Should I buy long term care insurance or self-insure for long-term care expenses?
Your odds of needing long term care are worrisome. According to the United States Health, 70% of Americans 65 and above will require some form of long-term care. On top of that, the rising cost of long term care can also create financial problems for you in the future.
Having insurance that will help pay for home care, nursing home, assisted living facility and other types of long-term care facilities is the traditional way of handling expensive care expenses. To give you an idea the estimate daily and the monthly cost of long-term care services are as follows:
• $275 per day or $8,365 monthly in a private room in a nursing home.
• $242 per day or $7,362 monthly in a semi-private room in a nursing home.
• $127 per day or $3,863 monthly in an assisted living facility.
• $72 per day or $1,563 monthly in an adult health care.
• $139 per day or $4,222 monthly for home health aide.
• $135 per day or $4,114 monthly for homemaker services.
Self-insuring is another viable solution to pay for long-term care. However, this is a risky choice even for affluent individuals due to the inflation of long term care costs and other retirement expenses.
So, how can you determine what’s the right long term care payment option for you? Here’s a quick guide that can help you make a tough choice between buying long-term care insurance or self-insuring.
1. Don’t Make Assumptions
The decision to self-insure should not be based on mere assumptions only. Some people with $1 million or more retirement savings are quick to assume that they are better of with self-insuring without understanding the true cost of long-term care and its impact on family members.
If you don’t take the initiative to talk to a professional about these assumptions, you might end up outliving your retirement savings or worse becoming a burden to your family.
2. Determine your Capacity to Pay for Long-Term Care
Your income is a more reliable indicator that you can afford to pay for long-term care out-of-the-pocket. Although you can sell your assets like real estate and other investments, you can take a substantial loss for selling due to tax consequences. Also, this creates a ripple effect and puts your retirement income in jeopardy.
3. Consider the Cost of Long-Term Care
The cost of long-term care varies depending on the state where you live in and the level of care you need. In general, long term care costs are expensive but there are certain states that offer affordable long-term care facilities. For example, in Oklahoma, the annual average cost of a semi-private room in a nursing home is $53,655 while a private room costs $63,510. Check out this infographic to learn more about states that offer cheap long-term care.
Paying for long-term care out-of-the-pocket plus your other financial obligations can be challenging. Considering other ways to pay for long term care like by buying long-term care insurance is a good idea to lighten your financial load.
4. Evaluate All Your Options
If you’ve decided that self-insuring will not work for you, it’s time to evaluate your options.

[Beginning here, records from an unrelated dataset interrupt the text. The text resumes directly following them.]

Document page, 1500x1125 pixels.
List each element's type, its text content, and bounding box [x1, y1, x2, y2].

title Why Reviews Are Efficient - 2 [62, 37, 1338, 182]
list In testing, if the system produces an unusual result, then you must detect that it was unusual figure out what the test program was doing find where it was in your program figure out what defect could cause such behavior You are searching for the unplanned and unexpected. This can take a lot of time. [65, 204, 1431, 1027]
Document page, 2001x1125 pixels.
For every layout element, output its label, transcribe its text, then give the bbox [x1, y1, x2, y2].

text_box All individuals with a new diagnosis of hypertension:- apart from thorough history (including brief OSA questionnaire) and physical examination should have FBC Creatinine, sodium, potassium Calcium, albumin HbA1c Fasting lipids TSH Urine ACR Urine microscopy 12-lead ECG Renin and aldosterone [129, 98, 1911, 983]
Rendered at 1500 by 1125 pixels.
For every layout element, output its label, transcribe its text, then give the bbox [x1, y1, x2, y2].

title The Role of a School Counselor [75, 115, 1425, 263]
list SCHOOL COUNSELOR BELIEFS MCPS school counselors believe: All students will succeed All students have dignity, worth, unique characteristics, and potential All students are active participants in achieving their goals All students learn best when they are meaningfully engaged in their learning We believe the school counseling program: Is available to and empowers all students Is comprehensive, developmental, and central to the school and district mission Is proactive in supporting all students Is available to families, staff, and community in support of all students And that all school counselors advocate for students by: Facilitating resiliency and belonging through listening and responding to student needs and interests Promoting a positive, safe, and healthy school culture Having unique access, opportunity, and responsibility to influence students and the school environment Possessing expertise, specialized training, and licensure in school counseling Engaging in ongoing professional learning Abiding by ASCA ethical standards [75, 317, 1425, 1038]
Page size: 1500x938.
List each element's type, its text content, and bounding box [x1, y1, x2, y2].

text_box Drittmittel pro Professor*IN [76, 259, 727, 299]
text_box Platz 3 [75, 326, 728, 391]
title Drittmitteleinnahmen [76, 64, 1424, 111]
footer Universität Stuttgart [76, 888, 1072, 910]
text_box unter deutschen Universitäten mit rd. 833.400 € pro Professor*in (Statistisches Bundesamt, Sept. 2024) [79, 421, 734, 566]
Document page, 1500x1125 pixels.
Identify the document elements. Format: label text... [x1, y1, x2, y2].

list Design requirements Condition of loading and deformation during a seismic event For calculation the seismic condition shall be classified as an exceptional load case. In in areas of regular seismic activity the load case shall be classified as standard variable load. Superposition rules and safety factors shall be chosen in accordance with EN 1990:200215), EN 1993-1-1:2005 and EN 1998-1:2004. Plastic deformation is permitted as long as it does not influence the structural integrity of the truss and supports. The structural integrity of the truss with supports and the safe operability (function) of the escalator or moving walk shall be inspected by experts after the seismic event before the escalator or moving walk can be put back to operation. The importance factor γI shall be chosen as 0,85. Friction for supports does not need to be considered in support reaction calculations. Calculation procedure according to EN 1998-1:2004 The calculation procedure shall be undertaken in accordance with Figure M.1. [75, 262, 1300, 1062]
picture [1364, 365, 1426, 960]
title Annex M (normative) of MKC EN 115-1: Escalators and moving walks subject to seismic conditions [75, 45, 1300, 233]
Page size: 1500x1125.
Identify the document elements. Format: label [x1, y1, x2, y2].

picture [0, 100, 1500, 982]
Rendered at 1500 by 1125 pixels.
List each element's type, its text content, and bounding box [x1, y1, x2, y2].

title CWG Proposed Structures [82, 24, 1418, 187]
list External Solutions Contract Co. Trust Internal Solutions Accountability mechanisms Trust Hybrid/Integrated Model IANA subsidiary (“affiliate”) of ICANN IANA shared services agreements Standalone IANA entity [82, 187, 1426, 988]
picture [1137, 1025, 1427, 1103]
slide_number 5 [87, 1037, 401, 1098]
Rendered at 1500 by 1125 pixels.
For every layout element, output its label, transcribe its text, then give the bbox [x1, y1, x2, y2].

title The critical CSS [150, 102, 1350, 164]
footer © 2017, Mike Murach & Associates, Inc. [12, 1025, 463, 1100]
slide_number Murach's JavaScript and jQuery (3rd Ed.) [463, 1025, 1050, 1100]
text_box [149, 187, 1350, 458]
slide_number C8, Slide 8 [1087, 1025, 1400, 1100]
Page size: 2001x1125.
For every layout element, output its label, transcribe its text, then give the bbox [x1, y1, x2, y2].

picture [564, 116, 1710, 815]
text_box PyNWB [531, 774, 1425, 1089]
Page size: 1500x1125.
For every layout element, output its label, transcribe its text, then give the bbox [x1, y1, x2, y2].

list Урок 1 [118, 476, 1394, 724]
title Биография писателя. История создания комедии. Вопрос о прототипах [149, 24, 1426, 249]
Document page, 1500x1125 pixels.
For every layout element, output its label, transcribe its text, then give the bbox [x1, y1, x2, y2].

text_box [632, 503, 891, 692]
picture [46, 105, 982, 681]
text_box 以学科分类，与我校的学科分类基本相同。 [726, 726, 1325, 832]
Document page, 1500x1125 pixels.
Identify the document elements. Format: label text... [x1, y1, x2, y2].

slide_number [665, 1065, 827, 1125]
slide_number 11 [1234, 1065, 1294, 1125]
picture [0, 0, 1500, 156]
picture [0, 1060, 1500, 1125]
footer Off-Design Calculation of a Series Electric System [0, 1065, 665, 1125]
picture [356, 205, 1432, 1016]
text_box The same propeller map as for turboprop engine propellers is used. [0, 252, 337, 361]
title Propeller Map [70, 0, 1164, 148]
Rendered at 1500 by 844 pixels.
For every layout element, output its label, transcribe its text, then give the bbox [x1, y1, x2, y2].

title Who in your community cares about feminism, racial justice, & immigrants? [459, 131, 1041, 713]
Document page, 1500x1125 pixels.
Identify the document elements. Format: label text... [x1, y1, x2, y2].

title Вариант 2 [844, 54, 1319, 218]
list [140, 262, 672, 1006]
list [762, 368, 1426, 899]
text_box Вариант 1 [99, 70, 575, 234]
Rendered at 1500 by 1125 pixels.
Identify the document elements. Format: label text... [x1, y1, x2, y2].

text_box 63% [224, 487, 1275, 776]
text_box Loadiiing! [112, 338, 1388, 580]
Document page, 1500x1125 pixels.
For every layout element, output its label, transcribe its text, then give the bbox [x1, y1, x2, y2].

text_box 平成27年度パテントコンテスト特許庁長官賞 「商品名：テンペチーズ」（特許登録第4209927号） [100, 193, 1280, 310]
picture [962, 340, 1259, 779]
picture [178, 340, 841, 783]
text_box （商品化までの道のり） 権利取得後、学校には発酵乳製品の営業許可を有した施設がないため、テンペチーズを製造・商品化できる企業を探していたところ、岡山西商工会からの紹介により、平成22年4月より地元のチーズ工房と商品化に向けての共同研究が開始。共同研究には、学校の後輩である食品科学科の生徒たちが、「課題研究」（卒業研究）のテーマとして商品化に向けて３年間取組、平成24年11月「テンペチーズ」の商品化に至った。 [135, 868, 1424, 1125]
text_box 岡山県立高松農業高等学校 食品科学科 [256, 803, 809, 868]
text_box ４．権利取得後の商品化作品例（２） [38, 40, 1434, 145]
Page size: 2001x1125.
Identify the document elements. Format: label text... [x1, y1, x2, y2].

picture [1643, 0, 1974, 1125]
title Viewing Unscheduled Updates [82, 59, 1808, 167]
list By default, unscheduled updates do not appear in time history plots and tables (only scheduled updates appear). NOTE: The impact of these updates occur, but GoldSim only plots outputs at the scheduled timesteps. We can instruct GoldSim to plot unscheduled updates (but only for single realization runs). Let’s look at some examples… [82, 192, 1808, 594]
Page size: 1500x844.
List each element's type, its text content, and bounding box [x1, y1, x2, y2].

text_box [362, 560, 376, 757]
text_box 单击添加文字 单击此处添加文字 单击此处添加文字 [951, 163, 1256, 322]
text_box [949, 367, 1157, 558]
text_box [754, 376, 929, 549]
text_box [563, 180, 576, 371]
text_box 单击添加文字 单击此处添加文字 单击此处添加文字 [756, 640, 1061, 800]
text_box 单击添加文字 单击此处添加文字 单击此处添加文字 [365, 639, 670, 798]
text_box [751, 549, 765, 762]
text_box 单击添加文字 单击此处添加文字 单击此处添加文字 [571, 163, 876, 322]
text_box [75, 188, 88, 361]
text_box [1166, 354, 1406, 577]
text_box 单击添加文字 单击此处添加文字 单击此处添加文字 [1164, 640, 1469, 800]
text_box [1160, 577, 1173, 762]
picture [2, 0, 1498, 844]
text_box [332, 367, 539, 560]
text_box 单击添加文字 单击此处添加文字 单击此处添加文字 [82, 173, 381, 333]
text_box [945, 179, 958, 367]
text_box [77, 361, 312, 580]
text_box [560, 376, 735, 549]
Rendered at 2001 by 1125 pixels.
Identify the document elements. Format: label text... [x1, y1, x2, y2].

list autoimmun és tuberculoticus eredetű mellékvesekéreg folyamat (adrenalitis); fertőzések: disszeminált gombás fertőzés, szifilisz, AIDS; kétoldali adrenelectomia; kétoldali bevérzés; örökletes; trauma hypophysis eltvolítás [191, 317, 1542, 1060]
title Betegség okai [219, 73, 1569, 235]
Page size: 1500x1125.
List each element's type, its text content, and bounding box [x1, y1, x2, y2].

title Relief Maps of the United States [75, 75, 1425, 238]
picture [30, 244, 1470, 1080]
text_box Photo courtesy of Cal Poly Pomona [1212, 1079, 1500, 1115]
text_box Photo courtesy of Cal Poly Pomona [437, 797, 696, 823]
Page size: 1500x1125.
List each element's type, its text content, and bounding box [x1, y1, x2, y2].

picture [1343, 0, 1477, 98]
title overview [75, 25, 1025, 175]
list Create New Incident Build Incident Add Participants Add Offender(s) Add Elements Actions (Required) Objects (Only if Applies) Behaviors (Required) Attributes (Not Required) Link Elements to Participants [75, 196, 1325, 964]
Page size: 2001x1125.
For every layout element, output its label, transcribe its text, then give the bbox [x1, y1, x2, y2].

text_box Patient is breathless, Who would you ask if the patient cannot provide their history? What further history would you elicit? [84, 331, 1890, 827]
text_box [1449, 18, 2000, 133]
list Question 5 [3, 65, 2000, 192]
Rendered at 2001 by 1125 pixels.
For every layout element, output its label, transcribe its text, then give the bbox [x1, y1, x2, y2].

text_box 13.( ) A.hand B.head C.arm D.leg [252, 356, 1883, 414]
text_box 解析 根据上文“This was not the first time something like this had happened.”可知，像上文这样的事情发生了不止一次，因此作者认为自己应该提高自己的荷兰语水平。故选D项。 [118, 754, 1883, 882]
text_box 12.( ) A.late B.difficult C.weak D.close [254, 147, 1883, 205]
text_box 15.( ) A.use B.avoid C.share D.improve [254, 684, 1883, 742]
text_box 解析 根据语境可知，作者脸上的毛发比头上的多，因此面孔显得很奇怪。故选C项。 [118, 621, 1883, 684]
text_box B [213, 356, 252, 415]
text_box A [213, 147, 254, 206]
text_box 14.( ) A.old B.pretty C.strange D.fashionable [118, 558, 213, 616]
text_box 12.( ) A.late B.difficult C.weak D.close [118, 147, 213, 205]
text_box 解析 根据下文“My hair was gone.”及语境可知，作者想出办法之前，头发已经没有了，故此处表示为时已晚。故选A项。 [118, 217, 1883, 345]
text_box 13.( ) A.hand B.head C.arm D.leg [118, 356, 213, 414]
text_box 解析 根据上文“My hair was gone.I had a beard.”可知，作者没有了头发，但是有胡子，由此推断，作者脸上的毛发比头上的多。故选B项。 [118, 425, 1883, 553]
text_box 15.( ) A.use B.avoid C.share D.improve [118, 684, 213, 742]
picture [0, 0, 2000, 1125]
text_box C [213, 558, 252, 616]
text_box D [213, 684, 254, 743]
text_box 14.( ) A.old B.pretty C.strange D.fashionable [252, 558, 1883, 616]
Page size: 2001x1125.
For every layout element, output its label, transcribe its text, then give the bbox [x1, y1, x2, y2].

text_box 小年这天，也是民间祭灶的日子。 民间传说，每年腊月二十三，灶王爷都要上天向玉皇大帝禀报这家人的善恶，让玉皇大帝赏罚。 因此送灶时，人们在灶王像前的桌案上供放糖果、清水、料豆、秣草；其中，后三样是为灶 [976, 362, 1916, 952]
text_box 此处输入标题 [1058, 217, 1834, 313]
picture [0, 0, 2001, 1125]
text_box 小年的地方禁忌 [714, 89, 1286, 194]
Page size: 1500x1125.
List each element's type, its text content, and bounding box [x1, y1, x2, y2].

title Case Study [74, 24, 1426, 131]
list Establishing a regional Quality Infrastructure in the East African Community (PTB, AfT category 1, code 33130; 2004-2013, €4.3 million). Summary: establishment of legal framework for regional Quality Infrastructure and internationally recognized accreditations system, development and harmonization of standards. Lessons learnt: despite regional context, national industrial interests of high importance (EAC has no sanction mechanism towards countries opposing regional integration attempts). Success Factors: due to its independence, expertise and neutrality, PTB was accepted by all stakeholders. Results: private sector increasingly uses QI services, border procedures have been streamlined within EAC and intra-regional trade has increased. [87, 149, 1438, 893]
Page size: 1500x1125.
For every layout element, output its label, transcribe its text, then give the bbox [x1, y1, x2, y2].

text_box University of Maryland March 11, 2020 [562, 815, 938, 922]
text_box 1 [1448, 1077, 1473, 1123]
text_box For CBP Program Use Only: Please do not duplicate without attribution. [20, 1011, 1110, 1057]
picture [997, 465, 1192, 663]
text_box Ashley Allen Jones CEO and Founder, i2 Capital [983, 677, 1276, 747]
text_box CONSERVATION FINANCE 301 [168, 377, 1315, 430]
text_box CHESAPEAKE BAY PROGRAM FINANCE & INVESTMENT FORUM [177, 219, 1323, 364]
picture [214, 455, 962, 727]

Traditional Long-Term Care Insurance – is a type of insurance that helps pay for different types of long-term care facilities like nursing homes, assisted living facilities, CCRCs and more. It provides comprehensive coverage, offers affordable premiums when you buy early, protects your family from devastating cost of care and gives you peace of mind.
LifeInsurance with Long-Term Care Rider – is a type of hybrid insurance that provides a death benefit and long-term care benefit. However, upfront premiums are higher and long term care benefits are limited compared to traditional long-term care insurance.
Have You Made Up Your Mind?
Choosing between buying long term care insurance and self-insuring is not just based on assumptions. You need to consider different factors such as the cost of long term care and your capacity to pay for care costs.
If you decide to buy coverage for long term care, make sure to do it early to save on premiums and to maximize your policy. You can also compromise by buying long-term care insurance with two or three years worth of coverage, then pay out-of-the-pocket when your benefit period is over.